For the United States and other major Western militaries, Ukraine’s use of trucks parked outside secure areas near military sites will pose uncomfortable questions. How closely do they—or can they—monitor all the truck traffic that streams past their bases? Do they know what happens in every nearby property from which an adversary could hide drone swarms and then launch them with no warning? For many years now, for instance, Chinese interests have been buying large amounts of farmland right next to important U.S. military bases. They could be growing soybeans, but they could also be staging grounds for drone swarms that would make the Ukrainian attacks look minuscule.

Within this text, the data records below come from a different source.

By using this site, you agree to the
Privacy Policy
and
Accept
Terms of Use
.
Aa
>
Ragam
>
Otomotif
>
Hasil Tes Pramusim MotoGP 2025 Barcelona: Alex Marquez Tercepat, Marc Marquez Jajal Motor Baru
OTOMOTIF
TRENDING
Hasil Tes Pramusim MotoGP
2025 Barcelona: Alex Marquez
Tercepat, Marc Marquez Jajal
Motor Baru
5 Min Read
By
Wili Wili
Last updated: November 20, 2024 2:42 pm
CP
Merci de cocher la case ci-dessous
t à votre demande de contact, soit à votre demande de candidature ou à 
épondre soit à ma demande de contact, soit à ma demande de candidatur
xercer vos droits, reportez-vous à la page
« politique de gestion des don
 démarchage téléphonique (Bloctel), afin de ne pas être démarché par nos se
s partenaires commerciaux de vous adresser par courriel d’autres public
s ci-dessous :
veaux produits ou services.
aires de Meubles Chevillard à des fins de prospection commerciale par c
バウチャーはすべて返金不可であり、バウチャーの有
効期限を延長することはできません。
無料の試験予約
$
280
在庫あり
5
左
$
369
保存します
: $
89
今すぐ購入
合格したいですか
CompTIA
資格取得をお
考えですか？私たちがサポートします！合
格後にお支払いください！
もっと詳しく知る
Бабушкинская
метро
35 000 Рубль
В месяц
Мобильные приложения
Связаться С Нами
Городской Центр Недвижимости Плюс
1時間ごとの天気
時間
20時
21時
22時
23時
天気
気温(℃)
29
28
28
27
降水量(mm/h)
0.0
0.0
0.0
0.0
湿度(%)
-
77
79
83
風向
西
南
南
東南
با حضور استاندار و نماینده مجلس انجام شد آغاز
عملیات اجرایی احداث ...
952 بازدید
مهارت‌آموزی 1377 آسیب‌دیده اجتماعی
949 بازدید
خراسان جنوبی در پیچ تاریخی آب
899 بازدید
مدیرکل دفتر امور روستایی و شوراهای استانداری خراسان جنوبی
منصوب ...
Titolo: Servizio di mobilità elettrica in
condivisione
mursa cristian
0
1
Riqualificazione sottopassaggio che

The Ukrainians are showing U.S. and European militaries that better security against drone flights is long overdue.

For Ukraine’s doubters, these attacks should lead to a period of quiet reflection. President Donald Trump has insisted that Ukraine has “no cards.” The New York Times editorial board recently implied that Ukraine is unlikely to produce a military breakthrough that can change the basic course of the war. But pessimism about Ukraine’s capabilities is ahistorical and wrongheaded.

For three years, the Biden administration simultaneously supported Ukraine and discouraged major attacks on Russian soil, for fear of provoking Vladimir Putin too much. That constraint no longer exists, now that Trump has written off Ukraine and appears eager to end the war on Putin’s terms.

Until now, Ukraine has had only a limited ability to launch attacks as ambitious as the one it just executed. If Ukraine’s remaining allies help arm it properly to undertake similar operations at scale, it can still win the war.


1 comment:

Sixpence Notthewiser said...

Zelenskyy did a masterclass on not trusting Velveeta Voldemort: the attack was a surprise for the US. They know TACO is a Russian asset.